Stopping criteria for feasible/infeasible problems with BMIBNB

[David Vázquez Padín]

Dear all,

I'm using the global solver BMIBNB to study the feasibility of a bilinear problem within the YALMIP framework. Everything seems to work fine, but I'm concerned about the criteria used to determine the feasibility of such problem. Assuming that X and Y are two variables of the problem, can I ensure that when a problem is tagged as infeasible (according to the BMIBNB solver), then there is no possible X and Y that can fullfill all the constraints? In other words, can I ensure that the set of possible solutions is empty? (Note: I've adjusted the numer of iterations to Inf and I've also set the maxtime variable to Inf.)

For instance, using only a local solver like fmincon with a starting point to solve the same problem, it seems that the provided solution (in this case, by fmincon) depends on the provided starting point. Therefore, a feasible problem could be tagged as infeasible depending on how good is the supplied starting point. Does it also happen with the global solver BMIBNB, even if no starting point is furnished?

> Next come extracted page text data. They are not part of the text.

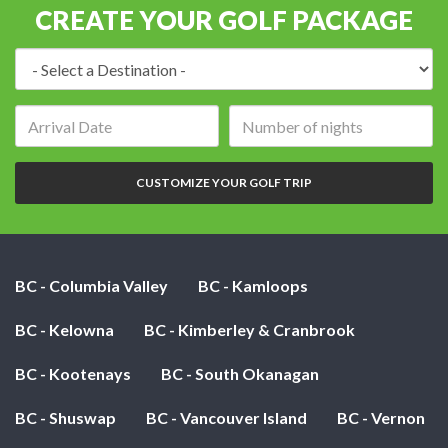
CREATE YOUR GOLF PACKAGE
Destination:
Arrival
Number
date:
of
nights:
CUSTOMIZE YOUR GOLF TRIP
BC - Columbia Valley
BC - Kamloops
BC - Kelowna
BC - Kimberley & Cranbrook
BC - Kootenays
BC - South Okanagan
BC - Shuswap
BC - Vancouver Island
BC - Vernon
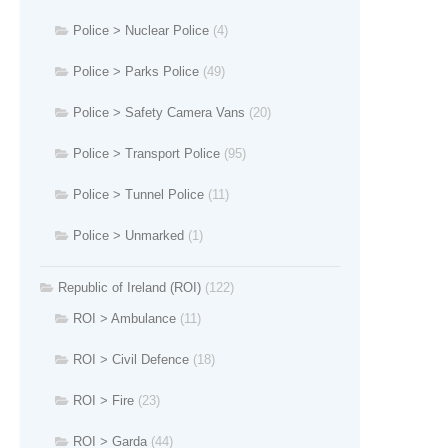
Police > Nuclear Police
(4)
Police > Parks Police
(49)
Police > Safety Camera Vans
(20)
Police > Transport Police
(95)
Police > Tunnel Police
(11)
Police > Unmarked
(1)
Republic of Ireland (ROI)
(122)
ROI > Ambulance
(11)
ROI > Civil Defence
(18)
ROI > Fire
(23)
ROI > Garda
(44)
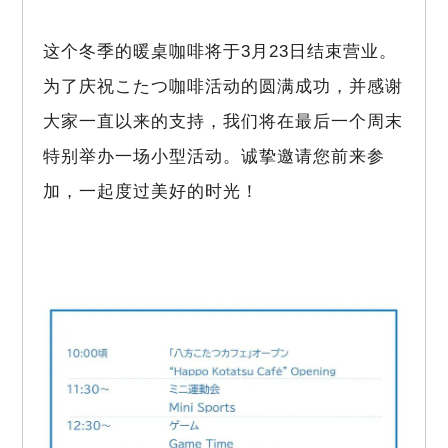
这个冬季的暖桌咖啡将于3月23日结束营业。
为了庆祝こたつ咖啡活动的圆满成功，并感谢
大家一直以来的支持，我们将在最后一个周末
特别举办一场小型活动。诚挚邀请您前来参
加，一起度过美好的时光！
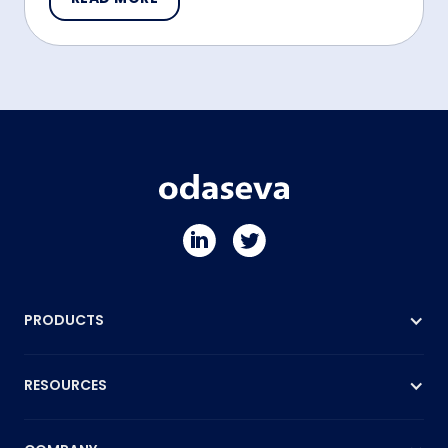
PRODUCTS
RESOURCES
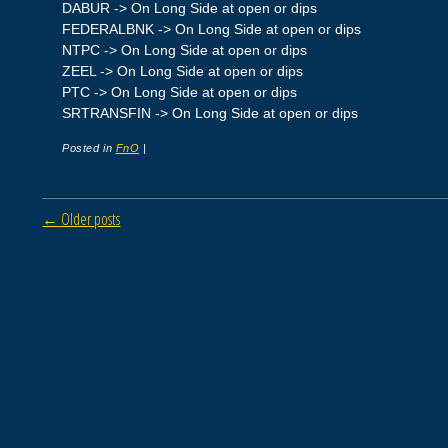
DABUR -> On Long Side at open or dips
FEDERALBNK -> On Long Side at open or dips
NTPC -> On Long Side at open or dips
ZEEL -> On Long Side at open or dips
PTC -> On Long Side at open or dips
SRTRANSFIN -> On Long Side at open or dips
Posted in
FnO
|
Post navigation
←
Older posts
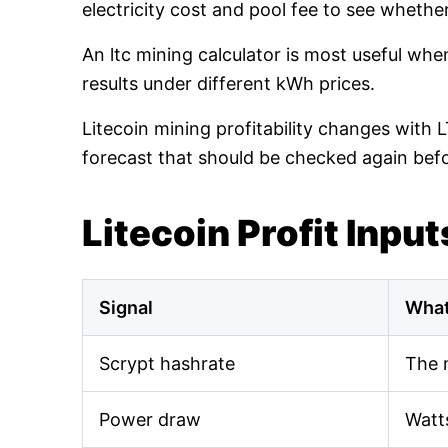
electricity cost and pool fee to see whethe
An ltc mining calculator is most useful wh
results under different kWh prices.
Litecoin mining profitability changes with 
forecast that should be checked again bef
Litecoin Profit Input
Signal
What
Scrypt hashrate
The 
Power draw
Watt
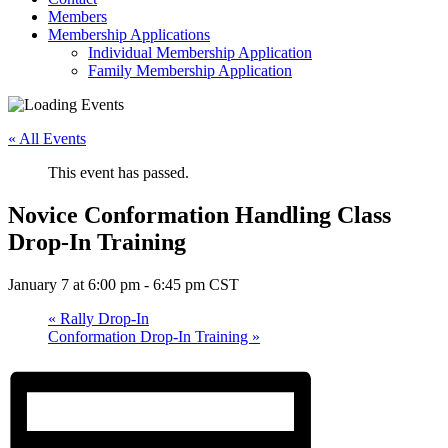
Members
Membership Applications
Individual Membership Application
Family Membership Application
« All Events
This event has passed.
Novice Conformation Handling Class
Drop-In Training
January 7 at 6:00 pm
-
6:45 pm
CST
«
Rally Drop-In
Conformation Drop-In Training
»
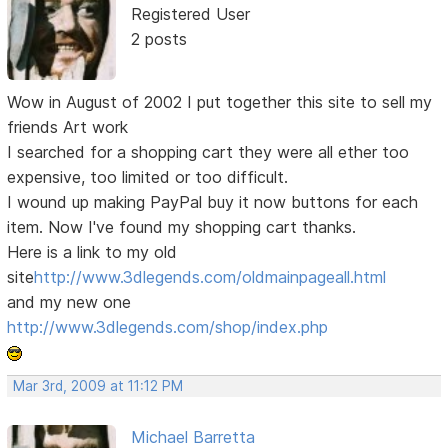
Registered User
2 posts
Wow in August of 2002 I put together this site to sell my
friends Art work
I searched for a shopping cart they were all ether too
expensive, too limited or too difficult.
I wound up making PayPal buy it now buttons for each
item. Now I've found my shopping cart thanks.
Here is a link to my old
site
http://www.3dlegends.com/oldmainpageall.html
and my new one
http://www.3dlegends.com/shop/index.php
Mar 3rd, 2009 at 11:12 PM
Michael Barretta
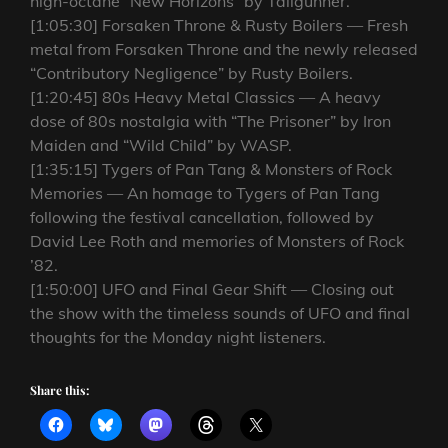
high-octane “New Horizons” by Tailgunner.
[1:05:30] Forsaken Throne & Rusty Boilers — Fresh
metal from Forsaken Throne and the newly released
“Contributory Negligence” by Rusty Boilers.
[1:20:45] 80s Heavy Metal Classics — A heavy
dose of 80s nostalgia with “The Prisoner” by Iron
Maiden and “Wild Child” by WASP.
[1:35:15] Tygers of Pan Tang & Monsters of Rock
Memories — An homage to Tygers of Pan Tang
following the festival cancellation, followed by
David Lee Roth and memories of Monsters of Rock
’82.
[1:50:00] UFO and Final Gear Shift — Closing out
the show with the timeless sounds of UFO and final
thoughts for the Monday night listeners.
Share this:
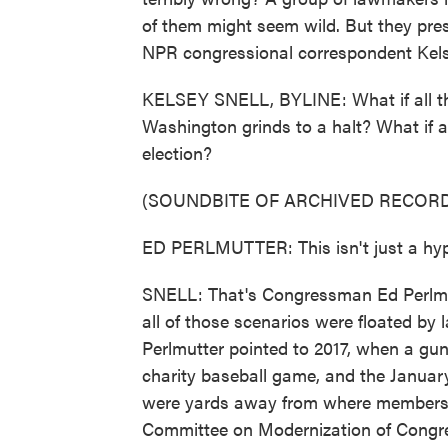
of them might seem wild. But they pres
NPR congressional correspondent Kels
KELSEY SNELL, BYLINE: What if all the 
Washington grinds to a halt? What if a
election?
(SOUNDBITE OF ARCHIVED RECORD
ED PERLMUTTER: This isn't just a hyp
SNELL: That's Congressman Ed Perlmut
all of those scenarios were floated by
Perlmutter pointed to 2017, when a gu
charity baseball game, and the January
were yards away from where members hi
Committee on Modernization of Congres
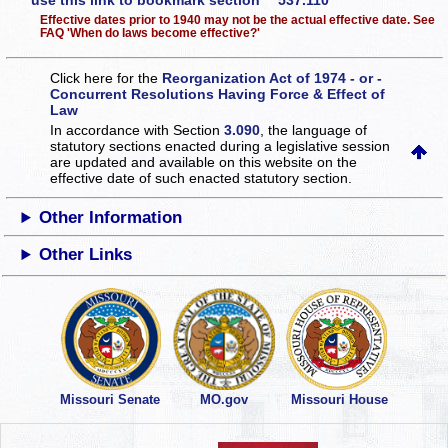
use this link to bookmark section 537.110
Effective dates prior to 1940 may not be the actual effective date. See
FAQ 'When do laws become effective?'
Click here for the
Reorganization Act of 1974 - or -
Concurrent Resolutions Having Force & Effect of
Law
In accordance with Section
3.090
, the language of
statutory sections enacted during a legislative session
are updated and available on this website
on the
effective date of such enacted statutory section.
Other Information
Other Links
Missouri Senate
MO.gov
Missouri House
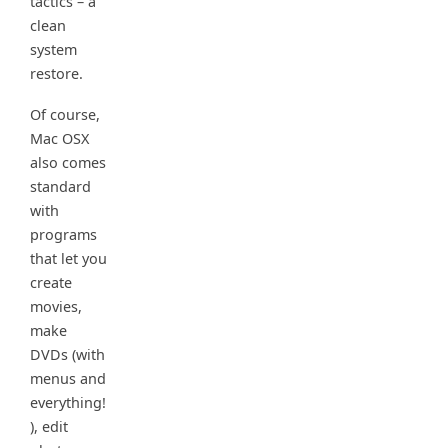
tactics – a
clean
system
restore.
Of course,
Mac OSX
also comes
standard
with
programs
that let you
create
movies,
make
DVDs (with
menus and
everything!
), edit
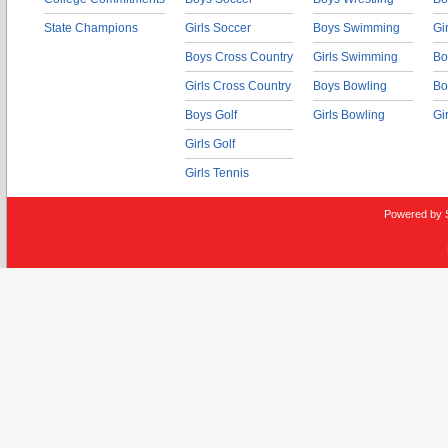
State Champions
Girls Soccer
Boys Swimming
Gi
Boys Cross Country
Girls Swimming
Bo
Girls Cross Country
Boys Bowling
Bo
Boys Golf
Girls Bowling
Gi
Girls Golf
Girls Tennis
Powered by 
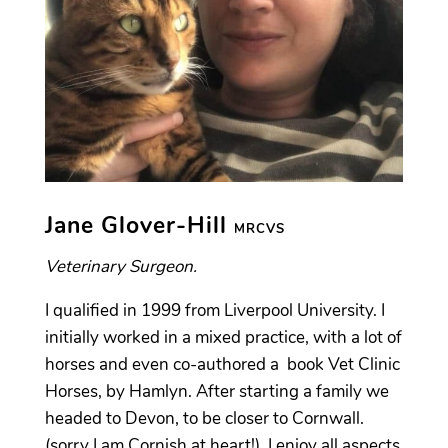
Jane Glover-Hill
MRCVS
Veterinary Surgeon.
I qualified in 1999 from Liverpool University. I
initially worked in a mixed practice, with a lot of
horses and even co-authored a book Vet Clinic
Horses, by Hamlyn. After starting a family we
headed to Devon, to be closer to Cornwall.
(sorry I am Cornish at heart!) I enjoy all aspects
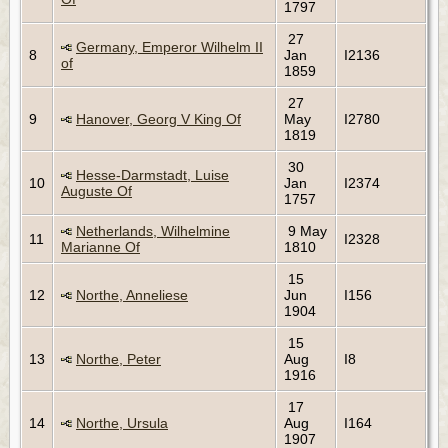
1797
27
Germany, Emperor Wilhelm II
8
Jan
I2136
of
1859
27
9
Hanover, Georg V King Of
May
I2780
1819
30
Hesse-Darmstadt, Luise
10
Jan
I2374
Auguste Of
1757
Netherlands, Wilhelmine
9 May
11
I2328
Marianne Of
1810
15
12
Northe, Anneliese
Jun
I156
1904
15
13
Northe, Peter
Aug
I8
1916
17
14
Northe, Ursula
Aug
I164
1907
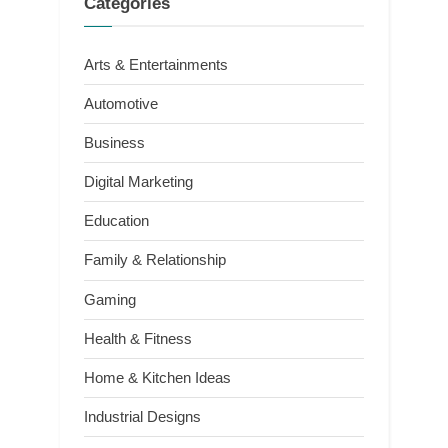
Categories
Arts & Entertainments
Automotive
Business
Digital Marketing
Education
Family & Relationship
Gaming
Health & Fitness
Home & Kitchen Ideas
Industrial Designs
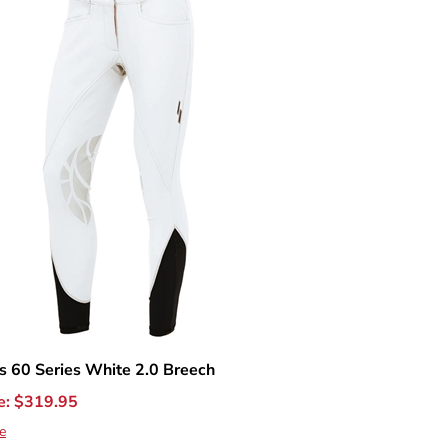
 60 Series White 2.0 Breech
e:
$
319.95
e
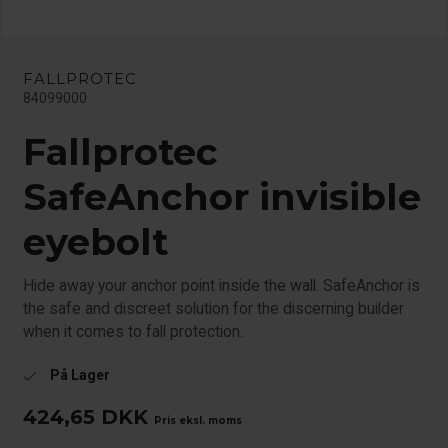
FALLPROTEC
84099000
Fallprotec
SafeAnchor invisible
eyebolt
Hide away your anchor point inside the wall. SafeAnchor is
the safe and discreet solution for the discerning builder
when it comes to fall protection.
På Lager
check
424,65
DKK
Pris eksl. moms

Thank you very much for your help!

Best regards,

David.

[Johan Löfberg]

Proving infeasibility is essentially impossible. The solver branches on variables down to a precision of bmibnb.vartol (default 1e-3), and if the local solver fails to find a solution despite being constrained to such a small regions, YALMIP will report infeasibility.

Is there a particular problem you are working on? You are welcome to send the model for analysis.

[David Vázquez Padín]

Thank you very much for your fast response. I'm starting to work with YALMIP on a possible idea, so I'll be back to you if everything goes well. Thanks again!